▼

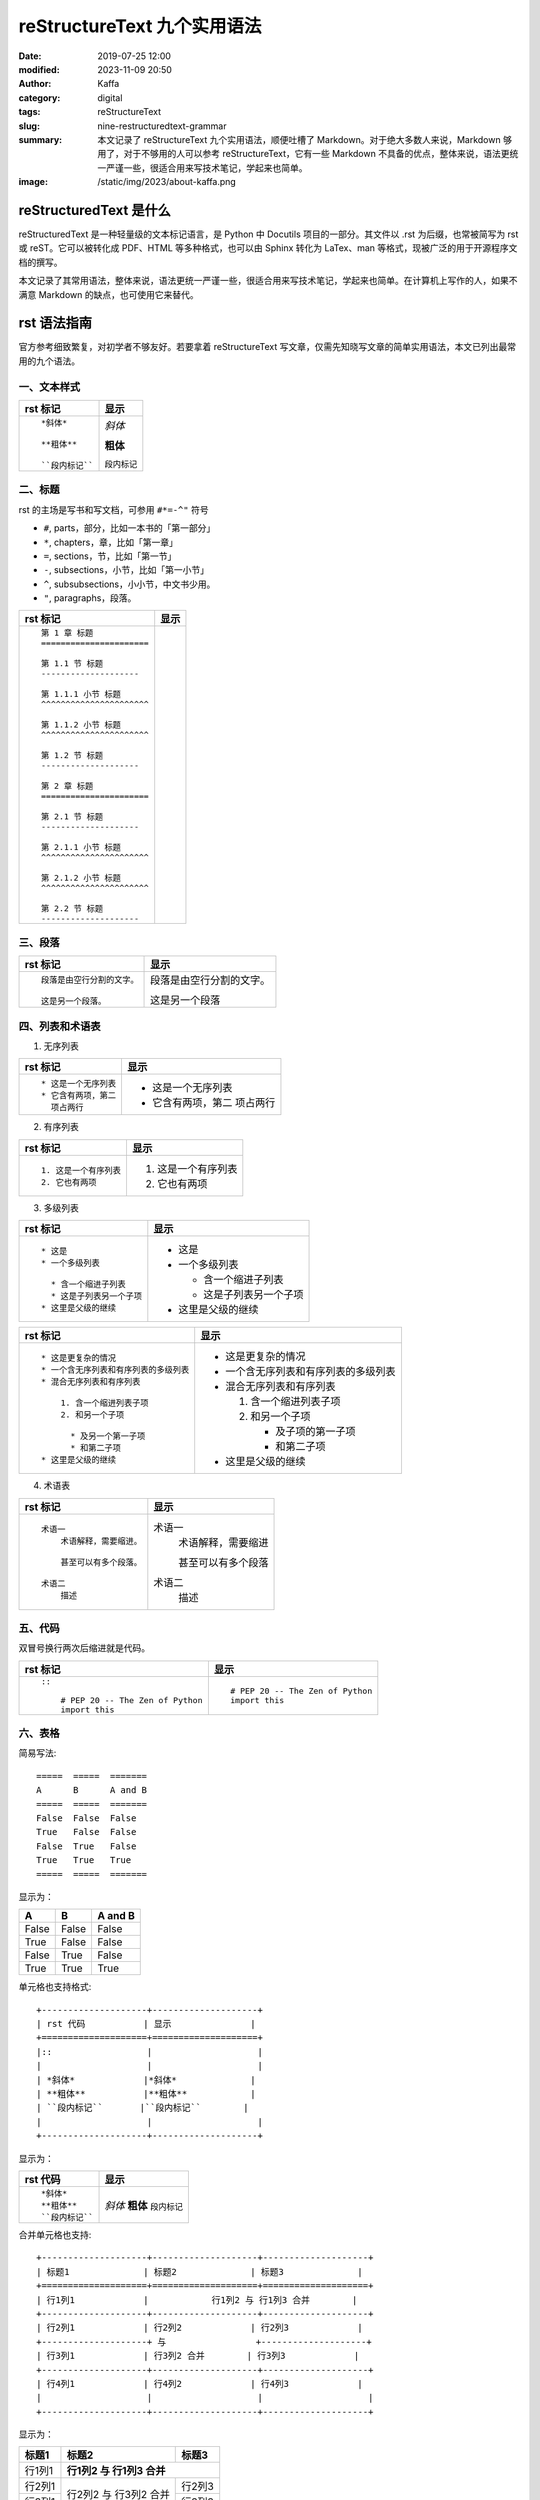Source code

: reStructureText 九个实用语法
##################################################

:date: 2019-07-25 12:00
:modified: 2023-11-09 20:50
:author: Kaffa
:category: digital
:tags: reStructureText
:slug: nine-restructuredtext-grammar
:summary: 本文记录了 reStructureText 九个实用语法，顺便吐槽了 Markdown。对于绝大多数人来说，Markdown 够用了，对于不够用的人可以参考 reStructureText，它有一些 Markdown 不具备的优点，整体来说，语法更统一严谨一些，很适合用来写技术笔记，学起来也简单。
:image: /static/img/2023/about-kaffa.png

reStructuredText 是什么
=========================

reStructuredText 是一种轻量级的文本标记语言，是 Python 中 Docutils 项目的一部分。其文件以 .rst 为后缀，也常被简写为 rst 或 reST。它可以被转化成 PDF、HTML 等多种格式，也可以由 Sphinx 转化为 LaTex、man 等格式，现被广泛的用于开源程序文档的撰写。

本文记录了其常用语法，整体来说，语法更统一严谨一些，很适合用来写技术笔记，学起来也简单。在计算机上写作的人，如果不满意 Markdown 的缺点，也可使用它来替代。


rst 语法指南
=============


官方参考细致繁复，对初学者不够友好。若要拿着 reStructureText 写文章，仅需先知晓写文章的简单实用语法，本文已列出最常用的九个语法。

.. raw:: html

    <div class="notification is-info is-light">
        <i class="fa fa-info-circle mr-3" aria-hidden="true"></i>
        可参看官方参考：https://docutils.sourceforge.io/rst.html
    </div>

一、文本样式
-----------------

.. class:: table is-bordered

    +--------------------+--------------------+
    | rst 标记           | 显示               |
    +====================+====================+
    |::                  |                    |
    |                    |                    |
    | *斜体*             |*斜体*              |
    |                    |                    |
    | **粗体**           |**粗体**            |
    |                    |                    |
    | ``段内标记``       |``段内标记``        |
    |                    |                    |
    +--------------------+--------------------+


二、标题
-----------------

rst 的主场是写书和写文档，可参用 ``#*=-^"`` 符号

* ``#``, parts，部分，比如一本书的「第一部分」
* ``*``, chapters，章，比如「第一章」
* ``=``, sections，节，比如「第一节」
* ``-``, subsections，小节，比如「第一小节」
* ``^``, subsubsections，小小节，中文书少用。
* ``"``, paragraphs，段落。


.. class:: table is-bordered

    +------------------------------------------------------------+------------------------------------------------------------+
    | rst 标记                                                   | 显示                                                       |
    +============================================================+============================================================+
    |::                                                          |.. raw:: html                                               |
    |                                                            |                                                            |
    |    第 1 章 标题                                            |    <div class="section">                                   |
    |    ======================                                  |        <h2>第 1 章 标题</h2>                               |
    |                                                            |        <div class="section">                               |
    |    第 1.1 节 标题                                          |            <h3>第 1.1 节 标题</h3>                         |
    |    --------------------                                    |            <div class="section">                           |
    |                                                            |                <h4>第 1.1.1 小节 标题</h4>                 |
    |    第 1.1.1 小节 标题                                      |            </div>                                          |
    |    ^^^^^^^^^^^^^^^^^^^^^^                                  |            <div class="section">                           |
    |                                                            |                <h4>第 1.1.2 小节 标题</h4>                 |
    |    第 1.1.2 小节 标题                                      |            </div>                                          |
    |    ^^^^^^^^^^^^^^^^^^^^^^                                  |        </div>                                              |
    |                                                            |        <div class="section">                               |
    |    第 1.2 节 标题                                          |            <h3>第 1.2 节 标题</h3>                         |
    |    --------------------                                    |        </div>                                              |
    |                                                            |    </div>                                                  |
    |    第 2 章 标题                                            |    <div class="section">                                   |
    |    ======================                                  |        <h2>第 2 章 标题</h2>                               |
    |                                                            |        <div class="section">                               |
    |    第 2.1 节 标题                                          |            <h3>第 2.1 节 标题</h3>                         |
    |    --------------------                                    |            <div class="section">                           |
    |                                                            |                <h4>第 2.1.1 小节 标题</h4>                 |
    |    第 2.1.1 小节 标题                                      |            </div>                                          |
    |    ^^^^^^^^^^^^^^^^^^^^^^                                  |            <div class="section">                           |
    |                                                            |                <h4>第 2.1.2 小节 标题</h4>                 |
    |    第 2.1.2 小节 标题                                      |            </div>                                          |
    |    ^^^^^^^^^^^^^^^^^^^^^^                                  |        </div>                                              |
    |                                                            |        <div class="section">                               |
    |    第 2.2 节 标题                                          |            <h3>第 2.2 节 标题</h3>                         |
    |    --------------------                                    |        </div>                                              |
    |                                                            |    </div>                                                  |
    |                                                            |                                                            |
    +------------------------------------------------------------+------------------------------------------------------------+


.. raw:: html

    <div class="notification is-warning is-light">
        注意：rst 输出网页中只允许有一个一级标题，且标题的层次不能前后矛盾，否则输出时会报错：Title level inconsistent
    </div>

    <div class="notification is-info is-light">
        如果在 VSCode 中预览标题遇到问题，可参阅我另一篇
        <a href="https://kaffa.im/preview-restructuretext-file-in-vscode.html" target="_blank">用 VSCode 预览 reStructureText 文件</a>
    </div>

三、段落
-----------------

.. class:: table is-bordered

    +----------------------------------------+----------------------------------------+
    | rst 标记                               | 显示                                   |
    +====================+===================+====================+===================+
    |::                                      |                                        |
    |                                        |                                        |
    | 段落是由空行分割的文字。               |段落是由空行分割的文字。                |
    |                                        |                                        |
    | 这是另一个段落。                       |这是另一个段落                          |
    |                                        |                                        |
    +----------------------------------------+----------------------------------------+

四、列表和术语表
-----------------

1. 无序列表

.. class:: table is-bordered

    +----------------------------------------+----------------------------------------+
    | rst 标记                               | 显示                                   |
    +====================+===================+====================+===================+
    |::                                      |                                        |
    |                                        |                                        |
    |    * 这是一个无序列表                  |* 这是一个无序列表                      |
    |    * 它含有两项，第二                  |* 它含有两项，第二                      |
    |      项占两行                          |  项占两行                              |
    |                                        |                                        |
    +----------------------------------------+----------------------------------------+

2. 有序列表

.. class:: table is-bordered

    +----------------------------------------+----------------------------------------+
    | rst 标记                               | 显示                                   |
    +====================+===================+====================+===================+
    |::                                      |                                        |
    |                                        |                                        |
    |    1. 这是一个有序列表                 |1. 这是一个有序列表                     |
    |    2. 它也有两项                       |2. 它也有两项                           |
    |                                        |                                        |
    +----------------------------------------+----------------------------------------+

3. 多级列表

.. raw:: html

    <div class="notification is-danger is-light">
        此特性可让 reStructureText 持续嘲讽 Markdown
    </div>

.. class:: table is-bordered

    +----------------------------------------+----------------------------------------+
    | rst 标记                               | 显示                                   |
    +====================+===================+====================+===================+
    |::                                      |                                        |
    |                                        |                                        |
    |    * 这是                              |* 这是                                  |
    |    * 一个多级列表                      |* 一个多级列表                          |
    |                                        |                                        |
    |      * 含一个缩进子列表                |  * 含一个缩进子列表                    |
    |      * 这是子列表另一个子项            |  * 这是子列表另一个子项                |
    |    * 这里是父级的继续                  |* 这里是父级的继续                      |
    |                                        |                                        |
    +----------------------------------------+----------------------------------------+

    +----------------------------------------+----------------------------------------+
    | rst 标记                               | 显示                                   |
    +====================+===================+====================+===================+
    |::                                      |                                        |
    |                                        |                                        |
    |    * 这是更复杂的情况                  |* 这是更复杂的情况                      |
    |    * 一个含无序列表和有序列表的多级列表|* 一个含无序列表和有序列表的多级列表    |
    |    * 混合无序列表和有序列表            |* 混合无序列表和有序列表                |
    |                                        |                                        |
    |        1. 含一个缩进列表子项           |  1. 含一个缩进列表子项                 |
    |        2. 和另一个子项                 |  2. 和另一个子项                       |
    |                                        |                                        |
    |          * 及另一个第一子项            |     * 及子项的第一子项                 |
    |          * 和第二子项                  |     * 和第二子项                       |
    |    * 这里是父级的继续                  |* 这里是父级的继续                      |
    |                                        |                                        |
    +----------------------------------------+----------------------------------------+

4. 术语表

.. class:: table is-bordered

    +----------------------------------------+----------------------------------------+
    | rst 标记                               | 显示                                   |
    +========================================+========================================+
    |::                                      |                                        |
    |                                        |                                        |
    |    术语一                              |术语一                                  |
    |        术语解释，需要缩进。            |    术语解释，需要缩进                  |
    |                                        |                                        |
    |        甚至可以有多个段落。            |    甚至可以有多个段落                  |
    |                                        |                                        |
    |    术语二                              |术语二                                  |
    |        描述                            |    描述                                |
    |                                        |                                        |
    +----------------------------------------+----------------------------------------+


五、代码
-----------------

双冒号换行两次后缩进就是代码。

.. class:: table is-bordered

    +----------------------------------------+----------------------------------------+
    | rst 标记                               | 显示                                   |
    +========================================+========================================+
    |::                                      |::                                      |
    |                                        |                                        |
    |    ::                                  |    # PEP 20 -- The Zen of Python       |
    |                                        |    import this                         |
    |        # PEP 20 -- The Zen of Python   |                                        |
    |        import this                     |                                        |
    |                                        |                                        |
    +----------------------------------------+----------------------------------------+


六、表格
-----------------

简易写法::

    =====  =====  =======
    A      B      A and B
    =====  =====  =======
    False  False  False
    True   False  False
    False  True   False
    True   True   True
    =====  =====  =======

显示为：

=====  =====  =======
A      B      A and B
=====  =====  =======
False  False  False
True   False  False
False  True   False
True   True   True
=====  =====  =======

单元格也支持格式::

    +--------------------+--------------------+
    | rst 代码           | 显示               |
    +====================+====================+
    |::                  |                    |
    |                    |                    |
    | *斜体*             |*斜体*              |
    | **粗体**           |**粗体**            |
    | ``段内标记``       |``段内标记``        |
    |                    |                    |
    +--------------------+--------------------+

显示为：

.. class:: table is-bordered

    +--------------------+--------------------+
    | rst 代码           | 显示               |
    +====================+====================+
    |::                  |                    |
    |                    |                    |
    | *斜体*             |*斜体*              |
    | **粗体**           |**粗体**            |
    | ``段内标记``       |``段内标记``        |
    |                    |                    |
    +--------------------+--------------------+


合并单元格也支持::

    +--------------------+--------------------+--------------------+
    | 标题1              | 标题2              | 标题3              |
    +====================+====================+====================+
    | 行1列1             |            行1列2 与 行1列3 合并        |
    +--------------------+--------------------+--------------------+
    | 行2列1             | 行2列2             | 行2列3             |
    +--------------------+ 与                 +--------------------+
    | 行3列1             | 行3列2 合并        | 行3列3             |
    +--------------------+--------------------+--------------------+
    | 行4列1             | 行4列2             | 行4列3             |
    |                    |                    |                    |
    +--------------------+--------------------+--------------------+

显示为：

.. class:: table is-bordered

    +--------------------+-----------------------------------------+----------------------+
    | 标题1              | 标题2                                   | 标题3                |
    +====================+=========================================+======================+
    | 行1列1             | **行1列2 与 行1列3 合并**                                      |
    +--------------------+-----------------------------------------+----------------------+
    | 行2列1             | 行2列2                                  | 行2列3               |
    +--------------------+ 与                                      +----------------------+
    | 行3列1             | 行3列2 合并                             | 行3列3               |
    +--------------------+-----------------------------------------+----------------------+
    | 行4列1             | 行4列2                                  | 行4列3               |
    |                    |                                         |                      |
    +--------------------+-----------------------------------------+----------------------+

甚至可给单元格加上 class::

    .. class:: table is-bordered

        +--------------------+-----------------------------------------+----------------------+
        | 标题1              | 标题2                                   | 标题3                |
        +====================+=========================================+======================+
        |                    |.. class:: highlight-cell-1                                     |
        |                    |                                                                |
        | 行1列1             | **行1列2 与 行1列3 合并**                                      |
        |                    |                                                                |
        +--------------------+-----------------------------------------+----------------------+
        |                    |.. class:: highlight-cell-2              |                      |
        |                    |                                         |                      |
        | 行2列1             | 行2列2                                  | 行2列3               |
        +--------------------+ 与                                      +----------------------+
        | 行3列1             | 行3列2 合并                             | 行3列3               |
        +--------------------+-----------------------------------------+----------------------+
        | 行4列1             | 行4列2                                  | 行4列3               |
        |                    |                                         |                      |
        +--------------------+-----------------------------------------+----------------------+

    .. raw:: html

       <script src="https://cdnjs.cloudflare.com/ajax/libs/jquery/3.7.1/jquery.min.js"></script>
       <script>
           $(function() {
               $('.highlight-cell-1').parent().addClass('has-background-success-light');
               $('.highlight-cell-2').parent().addClass('has-background-danger-light');
           });
       </script>

显示为：

.. raw:: html

   <script src="https://cdnjs.cloudflare.com/ajax/libs/jquery/3.7.1/jquery.min.js"></script>
   <script src="http://kaffa.im/static/js/jquery.3.7.1.min.js"></script>
   <script>
       $(function() {
           $('.highlight-cell-1').parent().addClass('has-background-success-light');
           $('.highlight-cell-2').parent().addClass('has-background-danger-light');
       });
   </script>

.. class:: table is-bordered

    +--------------------+-----------------------------------------+----------------------+
    | 标题1              | 标题2                                   | 标题3                |
    +====================+=========================================+======================+
    |                    |.. class:: highlight-cell-1                                     |
    |                    |                                                                |
    | 行1列1             | **行1列2 与 行1列3 合并**                                      |
    |                    |                                                                |
    +--------------------+-----------------------------------------+----------------------+
    |                    |.. class:: highlight-cell-2              |                      |
    |                    |                                         |                      |
    | 行2列1             | 行2列2                                  | 行2列3               |
    +--------------------+ 与                                      +----------------------+
    | 行3列1             | 行3列2 合并                             | 行3列3               |
    +--------------------+-----------------------------------------+----------------------+
    | 行4列1             | 行4列2                                  | 行4列3               |
    |                    |                                         |                      |
    +--------------------+-----------------------------------------+----------------------+

.. raw:: html

    <div class="notification is-primary is-light">
        reStructureText 可谓极大做到了代码和显示都能看。
    </div>

七、注释
-----------------

.. class:: table is-bordered

    +----------------------------------------+----------------------------------------+
    | rst 标记                               | 显示                                   |
    +========================================+========================================+
    |::                                      |.. class:: cell-3                       |
    |                                        |                                        |
    |    注释例子                            |    注释例子                            |
    |    ..                                  |..                                      |
    |        这个缩进                        |    这个缩进                            |
    |        是一个注释。                    |    是一个注释。                        |
    |                                        |                                        |
    |        同级依然是注释                  |    同级依然是注释                      |
    |                                        |                                        |
    +----------------------------------------+----------------------------------------+

.. raw:: html

    <div class="notification is-success is-light">
        <span class="block">上方表格右侧单元格的 HTML 源代码中会含有以下注释</span>
        <button class="block" onclick="javascript: alert(
            '<!-- '
            + $('.cell-3')[0].nextSibling.nextSibling.nodeValue
            + ' -->');">点击验证</button>

        <pre>
            &lt;!-- 这个缩进
            是一个注释。

            同级依然是注释 --&gt;
        </pre>
    </div>




八、超链接
-----------------

嵌入式链接

.. class:: table is-bordered

    +----------------------------------------+----------------------------------------+
    | rst 标记                               | 显示                                   |
    +========================================+========================================+
    |::                                      |                                        |
    |                                        |                                        |
    |    `链接 <https://kaffa.im/>`_         |`链接 <https://kaffa.im/>`_             |
    |                                        |                                        |
    +----------------------------------------+----------------------------------------+

引用式链接

.. class:: table is-bordered

    +----------------------------------------+----------------------------------------+
    | rst 标记                               | 显示                                   |
    +========================================+========================================+
    |::                                      |                                        |
    |                                        |                                        |
    |    这段含有一个 `链接`_。              |这段含有一个 `链接`_。                  |
    |                                        |                                        |
    |    这段也含有这个 `链接`_。            |这段也含有这个 `链接`_。                |
    |                                        |                                        |
    |    .. _`链接`: https://kaffa.im/       |                                        |
    |                                        |                                        |
    +----------------------------------------+----------------------------------------+

.. raw:: html

    <div class="notification is-success is-light">
        链接的定义行，如「 .. _`链接`: https://kaffa.im/ 」可放在文档任意位置，习惯上，统一放在文末便于管理。
    </div>

    <div class="notification is-danger is-light">
        在实际的使用中，使用引用式链接中文的链接左右各需要有一个空格。
    </div>


九、图片
-----------------

.. class:: table is-bordered

    +------------------------------------------------------+------------------------------------------------------+
    | rst 标记                                             | 显示                                                 |
    +======================================================+======================================================+
    |::                                                    |                                                      |
    |                                                      |                                                      |
    |    .. image:: https://kaffa.im/static/img/reward.png |.. image:: https://kaffa.im/static/img/reward.png     |
    |        :alt: 打赏用我，感谢阅读。                    |    :alt: 打赏用我，感谢阅读。                        |
    |                                                      |                                                      |
    +------------------------------------------------------+------------------------------------------------------+


附录：我用过文本标记语言
=========================

互联网写作的河流中，流过许多标记语言，很难说哪些标记语言有压倒性的优势。

它们主要是创作者们为解决书写和排版格式的差异问题，这里的努力集中在——写作者们希望，用最小的代码实现源码和输出格式兼具可读性。

除开我们熟悉 HTML 和 XML，我使用的几种轻量级的主流都是在 2000 年后成熟或出现的：

* **Org Mode**: in 2003 by Carsten Dominik
* **AsciiDoc**: in 2002 by Stuart Rackham
* **Textile**: in 2002 by Dean Allen
* **reStructureText**: in 2001 by David Goodger
* **Markdown**: in 2004 by John Gruber

Org Mode 是文本生活倡导者首选，也是 Emacs [#f1]_ 忠实爱好者的选择；AsciiDoc 想的是「人类可读」还可以发布为文档格式；Textile 的缺点和优势是可以混入简单的样式，它使用 PHP 实现，伴有一个设计精巧的 TextPattern CMS，源码有充分的单元测试，但其社区不大；而 reStructureText 更宏大不断演化而来，吸收了 Zope、Setext、Javadoc 的设计，是这些文档格式中最严谨和包容并蓄的，被广大开源社区偏爱；但从使用广泛来说，这些都在近十年都被 Markdown 超越了。

Markdown 这种标记语言的语法，最早是一名科技作家 John Gruber 设计的，他的设计初衷是使人们能使用易于阅读和编写的纯文本格式进行编写，还可以选择将其转换为结构有效的 HTML，于是他在 BBEdit 编辑器中实现了它。

但说 Markdown 的走红，背后还有参与其中的天才 Aaron Swartz 的原因，**一位不策划社会政治活动的企业家黑客不是好的程序员** 可以较准确的描述 Aaron，他为今天的 Web 写作行为提供了许多的核心工具，比如 RSS 标准，更好的订阅、分享和推送内容，CC 协议，中文写作者熟悉的「创作者共用」协议，确保了内容的创作共享，web.py 诠释了 Python 的 KISS 哲学。我也读过 Aaron 不少文章，其逻辑清晰，表示准确简洁，易于传播，等今后有空会写一篇他做过的传奇事迹的笔记。

Markdown 的槽点
==========================

如果我们将这些标记语言的演化看成是公司的发展，则可以思考它们都做对了什么和哪里做的不够。Markdown 发布了二十多年，目前，对于绝大多数人写作的常规需求来说，Markdown 够用，但如果你没有使用以下功能的话：

* 列表嵌套
* 代码渲染
* 文档元数据
* 书籍写作

在 Markdown 中，至少上述功能各方实现常不一致。尤其是第一点。

例如，如下无序列表中含有有序列表。

一、「文本形式」说：我所见即所得::

    * 年
    * 月
    * 周
      1. 星期一
      2. 星期二
      3. 星期三
      4. 星期四
      5. 星期五
      6. 星期六
      7. 星期日
    * 日

二、「HTML」说：这有啥特别的吗？

* 年
* 月
* 周

  1. 星期一
  2. 星期二
  3. 星期三
  4. 星期四
  5. 星期五
  6. 星期六
  7. 星期日

* 日

其代码是在 HTML 中用 ol 包含 ul 实现::

    <ol>
        <li>年</li>
        <li>月</li>
        <li>周</li>
        <ul>
            <li>星期一</li>
            <li>星期二</li>
            <li>星期三</li>
            <li>星期四</li>
            <li>星期五</li>
            <li>星期六</li>
            <li>星期日</li>
        </ul>
        <li>日</li>
    </ol>

三、「reStructureText」说：支持列表嵌套是我的特性之一，轻松实现，其代码是::

    * 年
    * 月
    * 周
      1. 星期一
      2. 星期二
      3. 星期三
      4. 星期四
      5. 星期五
      6. 星期六
      7. 星期日
    * 日

四、「Org mode」 更是说：我轻松支持 + - * 三级列表呢::

    + 年
    + 月
    + 周
      1. 星期一
      2. 星期二
      3. 星期三
      4. 星期四
      5. 星期五
      6. 星期六
      7. 星期日
    + 日

五、Textile 表示，这是我的基本操作::

    * 年
    * 月
    * 周
    ## 星期一
    ## 星期二
    ## 星期三
    ## 星期四
    ## 星期五
    ## 星期六
    ## 星期日
    * 日

六、Markdown 写下如下代码，但输出却搞砸了。它沉默了一会说：等等，我得看看代码……

::

    * 年
    * 月
    * 周

      1. 星期一
      2. 星期二
      3. 星期三
      4. 星期四
      5. 星期五
      6. 星期六
      7. 星期日

    * 日

所以这里的槽点就是，很多使用很久东西从设计之初就决定了走向。当调整 Markdown 格式的细节，常费时费力，有一种梦回 2000 年旧时代的感觉，我与含有缺陷的排版软件相处的日子，比如用内置模板错乱的 Word 写文档时的感觉，累觉无爱。

相比来说我选择退回到 reStructureText，它虽然更复杂，但却严谨丰富，作为 Python 世界的主格式，Pelican 引擎的动力之一，我对 reStructureText 的基本态度是「一直能打」，综合比较，我放弃了 md 转回了 rst。


😁 补充 rst 图片的语法
==========================

可以给图片加上属性::

    .. image:: https://kaffa.im/static/img/reward.png
        :height: 200
        :width: 200
        :scale: 50
        :alt: 打赏专用，感谢阅读。

显示效果如图

.. image:: https://kaffa.im/static/img/reward.png
    :height: 200
    :width: 200
    :alt: 打赏专用，感谢阅读。

脚注
=========
.. [#f1] Emacs：等有空，会完成 Emacs_ 专辑给大家讲解...


.. _Emacs: http://kaffa.im/emacs.html
.. _`链接`: https://kaffa.im/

▲

*TASK DIRECTIONS*:
Count how many lines in the listing contain the string "学起来也简单". Only that number should be given.

*RESULT BELOW*:
2